What's needed is a word-for-word retyping of the entries below, pictures omitted.

• • • • • • •

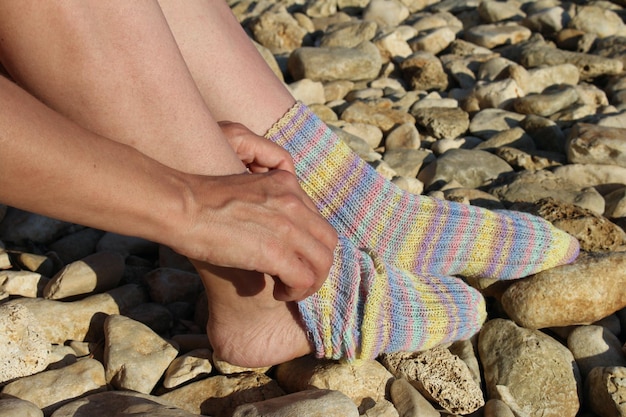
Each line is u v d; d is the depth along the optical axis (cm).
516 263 213
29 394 168
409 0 479
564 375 188
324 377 179
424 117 333
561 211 242
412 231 212
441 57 401
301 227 150
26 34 135
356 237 210
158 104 148
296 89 344
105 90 143
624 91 357
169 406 163
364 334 179
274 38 417
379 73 390
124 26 143
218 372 188
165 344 189
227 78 196
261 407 159
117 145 132
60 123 125
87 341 198
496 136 316
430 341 190
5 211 245
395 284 191
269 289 172
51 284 206
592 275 206
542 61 384
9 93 119
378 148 324
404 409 176
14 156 117
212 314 180
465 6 472
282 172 153
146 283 218
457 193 264
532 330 202
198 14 193
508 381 188
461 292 199
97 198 127
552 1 459
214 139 157
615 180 280
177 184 138
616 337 205
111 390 180
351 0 475
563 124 330
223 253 144
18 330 178
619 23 427
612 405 178
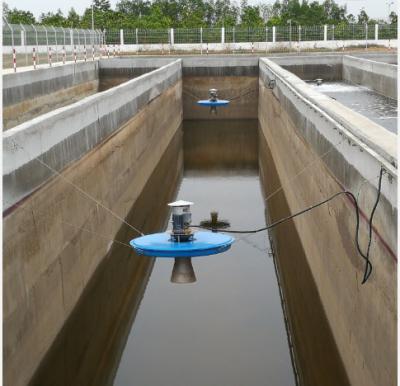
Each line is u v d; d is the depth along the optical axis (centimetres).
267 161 2970
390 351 824
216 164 3088
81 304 1448
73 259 1385
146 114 2584
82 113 1520
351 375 1058
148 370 1195
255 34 5838
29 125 1152
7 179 1023
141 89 2467
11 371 998
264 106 3516
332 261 1249
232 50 5753
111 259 1775
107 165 1797
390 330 827
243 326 1366
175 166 3047
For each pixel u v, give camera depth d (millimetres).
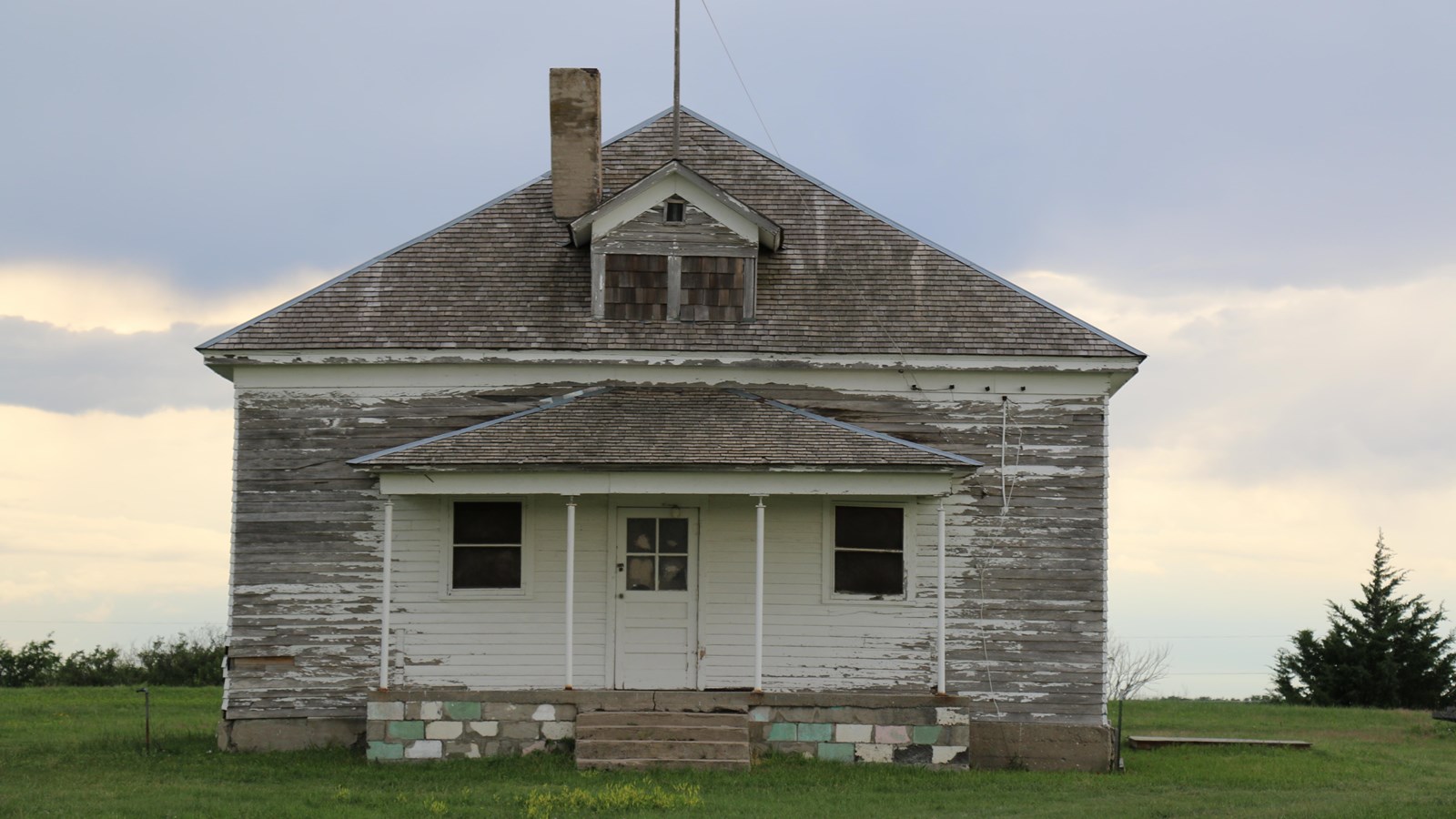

• • • • • • •

(EXERCISE RESULT)
Each line is u v d; d is the depth along the optical axis (cm).
516 263 213
29 394 168
409 0 479
564 375 188
324 377 179
424 117 333
561 211 242
412 231 212
441 57 401
301 227 150
26 34 135
356 237 210
158 104 148
296 89 344
105 90 143
624 91 357
169 406 163
364 334 179
274 38 417
379 73 390
124 26 143
218 372 188
165 344 189
227 78 196
261 407 159
117 145 132
60 123 125
87 341 198
496 136 316
430 341 190
5 211 245
395 284 191
269 289 172
51 284 206
592 275 206
542 61 384
9 93 119
378 148 324
404 409 176
14 156 117
212 314 180
465 6 472
282 172 153
146 283 218
457 193 264
532 330 202
198 14 193
508 381 188
461 292 199
97 198 127
552 1 459
214 139 157
615 180 280
177 184 138
616 337 205
111 390 180
351 0 475
563 124 330
223 253 144
18 330 178
619 23 427
612 405 178
Each line is u v d; d is the depth along the optical axis (centimetres).
267 161 2970
390 351 824
216 164 3088
81 304 1448
73 259 1385
146 114 2584
82 113 1520
351 375 1058
148 370 1195
255 34 5838
29 125 1152
7 179 1023
141 89 2467
11 371 998
264 106 3516
332 261 1249
232 50 5753
111 259 1775
107 165 1797
390 330 827
243 326 1366
175 166 3047
For each pixel u v, give camera depth d (millimetres).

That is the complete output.